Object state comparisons
_ _ _ _

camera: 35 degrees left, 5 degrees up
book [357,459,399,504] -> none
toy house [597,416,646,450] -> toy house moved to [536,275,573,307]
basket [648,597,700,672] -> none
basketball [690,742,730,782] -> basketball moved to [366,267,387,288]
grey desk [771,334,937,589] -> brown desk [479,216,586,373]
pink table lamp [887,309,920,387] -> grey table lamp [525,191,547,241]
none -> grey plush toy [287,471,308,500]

_ _ _ _

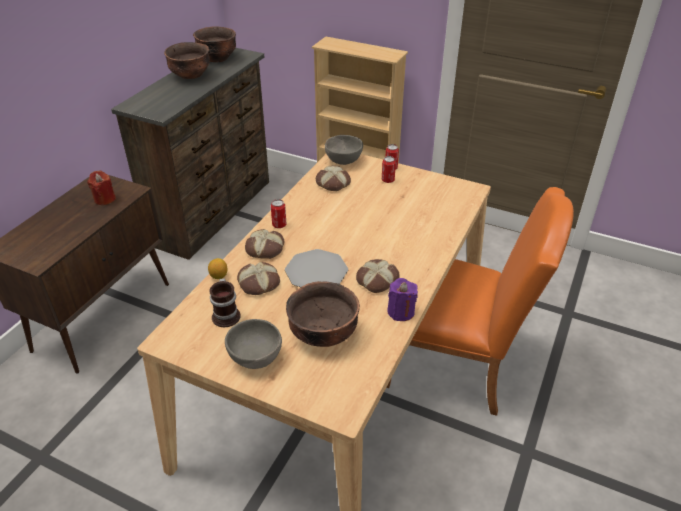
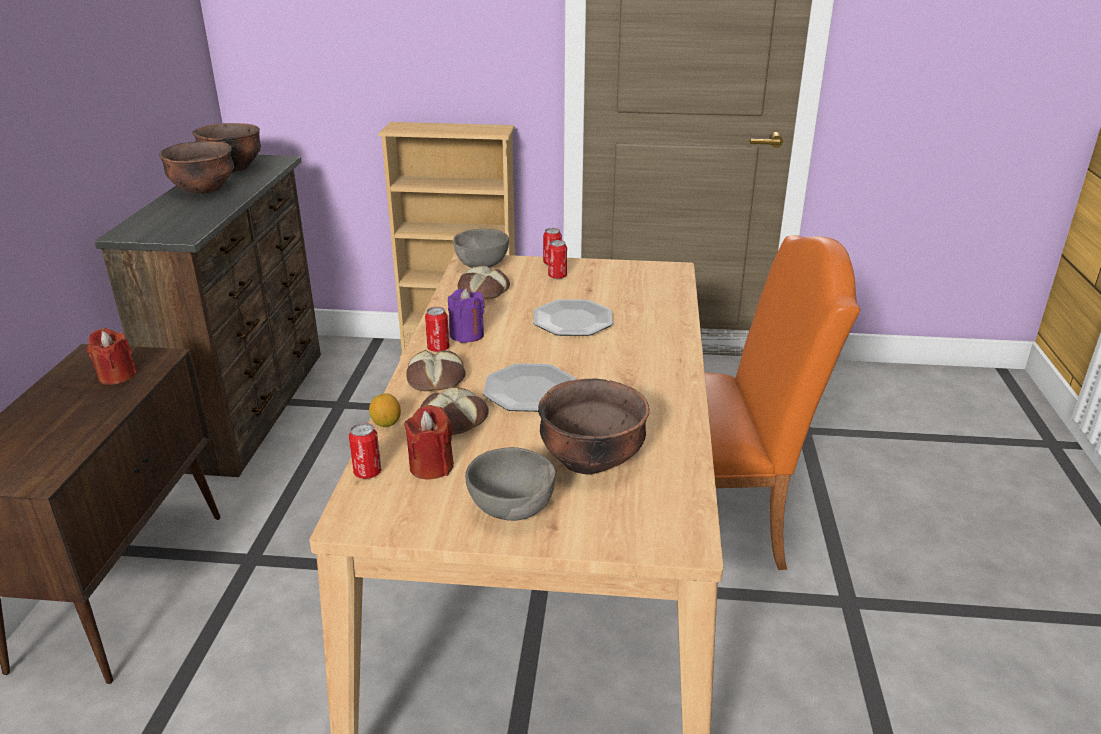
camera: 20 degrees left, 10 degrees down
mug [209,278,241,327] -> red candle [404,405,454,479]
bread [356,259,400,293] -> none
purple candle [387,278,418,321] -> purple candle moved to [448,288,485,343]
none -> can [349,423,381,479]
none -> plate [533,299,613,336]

_ _ _ _

Taking the line with "mug [209,278,241,327] ->" as the first and the line with "none -> plate [533,299,613,336]" as the last, retype that stretch of the data above exactly, with no other lines.

mug [209,278,241,327] -> red candle [404,405,454,479]
bread [356,259,400,293] -> none
purple candle [387,278,418,321] -> purple candle moved to [448,288,485,343]
none -> can [349,423,381,479]
none -> plate [533,299,613,336]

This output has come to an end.